A senior bureaucrat in Canberra has blown the whistle on John Howard’s continued politicisation of the bureaucracy and the Australia Day gongs.

Readers who enjoyed Wendy Wedge’s article a few weeks ago about the appointment of Jane Halton as Secretary of the Commonwealth Department of Health and Aging may be interested in the Australia Day honours list, which included the award of the Public Service Medal (PSM) to one Sarah Jane Halton, of Barton ACT for “outstanding public service in the development of the government’s social reform agenda.”

This is extremely interesting to anyone who is a student of the culture of the Australian Public Service (APS). I should point out here that the PSM awards are recommended by an independent committee of senior bureaucrats, but this is really just a rubber stamp and Departmental Secretaries usually get what they want out of it. Traditionally, the PSM decoration has been very much a second prize, usually awarded to some hardworking plodder who has taken on some tedious but necessary task. Frequently it’s management’s way of saying, in effect, “we appreciate the job you’ve done but this award discharges our debt to you. It absolves us from taking any further interest in you and your career”. In fact it’s often given to people at the end of their working lives, followed by or even concurrent with, a golden handshake.

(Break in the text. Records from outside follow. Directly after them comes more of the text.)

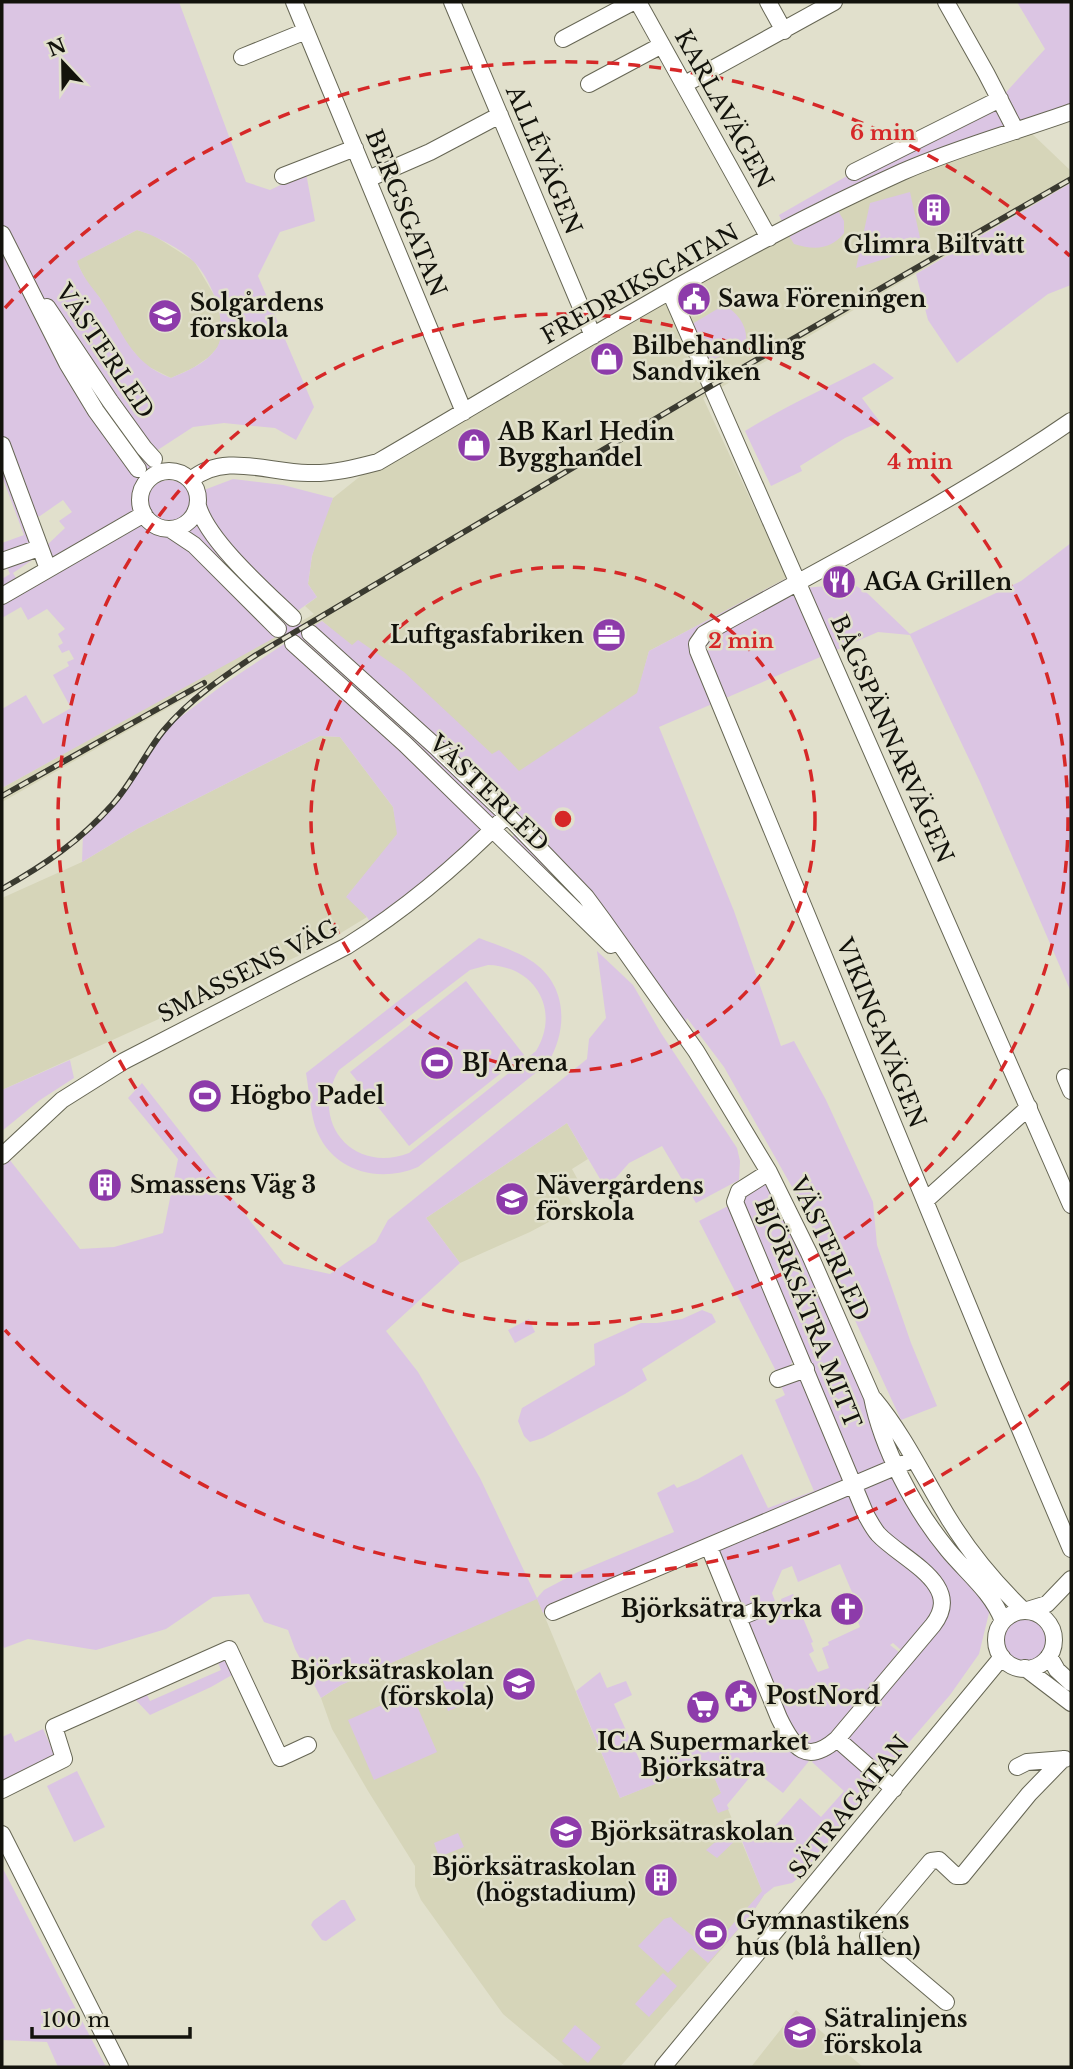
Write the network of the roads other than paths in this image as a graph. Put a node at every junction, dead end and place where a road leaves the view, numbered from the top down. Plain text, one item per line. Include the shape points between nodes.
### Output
1 (294, 2) edge
2 (452, 2) edge
3 (636, 2) edge
4 (768, 2) edge
5 (834, 2) edge
6 (946, 2) edge
7 (784, 31) junction
8 (306, 32) junction
9 (563, 39) dead end
10 (662, 45) junction
11 (242, 57) dead end
12 (589, 83) dead end
13 (685, 84) junction
14 (1000, 99) junction
15 (1071, 112) edge
16 (500, 115) junction
17 (1016, 131) junction
18 (355, 148) junction
19 (854, 172) dead end
20 (283, 176) dead end
21 (368, 179) junction
22 (2, 234) edge
23 (769, 238) junction
24 (20, 268) junction
25 (670, 292) junction
26 (593, 336) junction
27 (464, 412) junction
28 (1071, 421) edge
29 (2, 447) edge
30 (170, 471) junction
31 (140, 476) junction
32 (192, 483) junction
33 (198, 506) junction
34 (143, 509) junction
35 (170, 529) junction
36 (38, 548) junction
37 (2, 561) edge
38 (48, 569) junction
39 (797, 582) junction
40 (2, 596) edge
41 (293, 618) dead end
42 (278, 629) dead end
43 (310, 633) dead end
44 (293, 643) dead end
45 (506, 815) junction
46 (493, 829) junction
47 (647, 982) junction
48 (1029, 1107) junction
49 (2, 1156) edge
50 (769, 1172) junction
51 (925, 1201) junction
52 (1071, 1205) edge
53 (806, 1369) junction
54 (778, 1379) dead end
55 (873, 1397) junction
56 (914, 1459) junction
57 (897, 1466) junction
58 (854, 1485) junction
59 (709, 1547) junction
60 (1071, 1549) edge
61 (1071, 1582) edge
62 (755, 1611) dead end
63 (1024, 1611) junction
64 (553, 1612) dead end
65 (738, 1618) junction
66 (1003, 1621) junction
67 (1049, 1623) junction
68 (1000, 1652) junction
69 (1049, 1656) junction
70 (1025, 1668) junction
71 (1071, 1683) edge
72 (1071, 1703) edge
73 (837, 1739) junction
74 (308, 1745) dead end
75 (1067, 1759) edge
76 (1017, 1767) dead end
77 (894, 1789) junction
78 (2, 1790) edge
79 (2, 1834) edge
80 (946, 2002) dead end
81 (120, 2067) edge
82 (663, 2067) edge

1 - 8 street, BERGSGATAN
2 - 16 street, ALLÉVÄGEN
3 - 9 street
3 - 10 street, KARLAVÄGEN
4 - 7 street
5 - 7 street
6 - 14 street
7 - 13 street
8 - 11 street
8 - 18 street, BERGSGATAN
10 - 12 street
10 - 13 street, KARLAVÄGEN
13 - 23 street, KARLAVÄGEN
14 - 17 street
14 - 19 street
15 - 17 street, FREDRIKSGATAN
16 - 21 street
16 - 26 street, ALLÉVÄGEN
17 - 23 street, FREDRIKSGATAN via 904,171
18 - 20 street
18 - 21 street, BERGSGATAN
21 - 27 street, BERGSGATAN
22 - 24 street, VÄSTERLED
23 - 25 street, FREDRIKSGATAN
24 - 30 street, VÄSTERLED via 144,449
24 - 31 street, VÄSTERLED via 67,363
25 - 26 street, FREDRIKSGATAN
25 - 39 street, BÅGSPÄNNARVÄGEN
26 - 27 street, FREDRIKSGATAN
27 - 32 street, FREDRIKSGATAN via 378,461 347,470 307,473 243,466 214,468 200,473
28 - 39 street, VIKINGAVÄGEN via 1006,464
29 - 36 street
30 - 31 street
30 - 32 street
31 - 34 street
32 - 33 street
33 - 35 street via 188,521
33 - 41 street via 205,525
34 - 35 street via 155,525
34 - 38 street
35 - 42 street via 194,545
36 - 37 street
36 - 38 street
38 - 40 street
39 - 48 street, BÅGSPÄNNARVÄGEN
39 - 51 street, VIKINGAVÄGEN via 704,634 698,651
43 - 45 street, VÄSTERLED
44 - 46 street, VÄSTERLED
45 - 46 street, SMASSENS VÄG
45 - 47 street, VÄSTERLED via 586,897
46 - 47 street, VÄSTERLED
46 - 49 street, SMASSENS VÄG via 376,928 124,1061 62,1100
47 - 50 street, VÄSTERLED via 696,1051
48 - 51 street
48 - 52 street, BÅGSPÄNNARVÄGEN
50 - 53 street, BJÖRKSÄTRA MITT via 740,1191 736,1202
50 - 55 street, VÄSTERLED
51 - 60 street, VIKINGAVÄGEN
53 - 54 street
53 - 58 street, BJÖRKSÄTRA MITT
55 - 56 street, VÄSTERLED
55 - 57 street, VÄSTERLED via 878,1426
56 - 57 street
56 - 63 street, VÄSTERLED via 971,1553
57 - 58 street
57 - 66 street, VÄSTERLED via 942,1543 992,1598
58 - 59 street
58 - 73 street, BJÖRKSÄTRA MITT via 872,1526 935,1582 943,1604 940,1615
59 - 64 street
59 - 65 street, BJÖRKSÄTRA MITT
61 - 63 street via 1047,1604
61 - 67 street
62 - 65 street
63 - 66 street
63 - 67 street
65 - 73 street, BJÖRKSÄTRA MITT via 789,1736 814,1754
66 - 68 street via 998,1633
67 - 69 street via 1054,1639
68 - 70 street via 1012,1665
68 - 77 street, SÄTRAGATAN
69 - 70 street
69 - 71 street
70 - 72 street
73 - 77 street
74 - 78 street via 279,1758 229,1649 54,1727 64,1759
75 - 76 street
75 - 80 street via 1029,1794 962,1876 939,1860 931,1861 868,1936
77 - 82 street, SÄTRAGATAN
79 - 81 street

In short, it’s not traditionally a high flier’s award. To the best of my knowledge, No Departmental Secretary has ever sported a PSM until now. They get AOs and the like, but only after they’ve been in the job for a bit.

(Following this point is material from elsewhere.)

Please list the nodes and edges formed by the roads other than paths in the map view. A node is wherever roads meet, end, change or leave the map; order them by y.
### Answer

So what are we to make of Ms Halton receiving both the first prize – a Secretary ship – and the consolation prize. A crude explanation is that Mr Moore Wilton is absolutely besotted with Ms Halton, although not, let me hasten to add, in a sexual sense, so far as we know. A more interesting notion is that the nature of the PSM has changed, particularly under the coalition. I haven’t made a detailed study, but it’s my strong impression that the medal is now increasingly going to younger career officers who have been involved in some of the Governments more ideogically driven and, some would argue, more hastily and shoddily implemented programs. Last year there were no less than two PSM’s given to officers involved with developing the new Public Service Act, despite the fact that cracks were already appearing in that legislation due to poor conceptualizing and drafting under pressure. And I notice that among this year’s PSMs was an award for immigration policy. What we seem to be seeing here is a sort of bureaucratic equivalent of voodoo, the “reasoning” being: if, when a program is successful, people get awards then, if people get awards, the program must have been successful.

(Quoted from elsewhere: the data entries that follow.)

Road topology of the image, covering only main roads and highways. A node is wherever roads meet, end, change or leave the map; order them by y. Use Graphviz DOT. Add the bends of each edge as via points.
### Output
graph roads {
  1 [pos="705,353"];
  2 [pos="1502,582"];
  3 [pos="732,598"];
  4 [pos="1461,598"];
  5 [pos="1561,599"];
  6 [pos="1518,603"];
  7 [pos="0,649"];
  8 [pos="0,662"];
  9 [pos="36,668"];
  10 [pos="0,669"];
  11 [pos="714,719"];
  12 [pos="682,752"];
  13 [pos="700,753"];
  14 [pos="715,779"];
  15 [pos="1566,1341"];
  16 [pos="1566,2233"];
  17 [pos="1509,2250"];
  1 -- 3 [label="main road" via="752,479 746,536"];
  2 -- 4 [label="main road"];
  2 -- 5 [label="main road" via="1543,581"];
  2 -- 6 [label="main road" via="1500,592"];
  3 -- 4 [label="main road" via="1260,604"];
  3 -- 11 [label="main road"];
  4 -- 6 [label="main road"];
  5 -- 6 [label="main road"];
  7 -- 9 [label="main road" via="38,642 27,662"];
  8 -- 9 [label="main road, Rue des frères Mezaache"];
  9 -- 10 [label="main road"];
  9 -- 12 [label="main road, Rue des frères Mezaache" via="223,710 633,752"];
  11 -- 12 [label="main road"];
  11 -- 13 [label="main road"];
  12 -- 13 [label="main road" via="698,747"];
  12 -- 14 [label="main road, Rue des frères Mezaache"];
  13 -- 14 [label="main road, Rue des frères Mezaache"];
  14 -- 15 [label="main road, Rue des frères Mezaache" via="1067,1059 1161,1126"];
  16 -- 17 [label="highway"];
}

People no doubt have their views on the success or other wise of the Government’s social reform agenda, but the Government can at least now point out that its administration must have been faultless, since a committee of experts gave Ms Halton the PSM.

I’m happy for you to use any of this – indeed, I would be flattered – but please don’t use my name, as it could lead to career and possibly personal suicide. Call me Des Deskperson.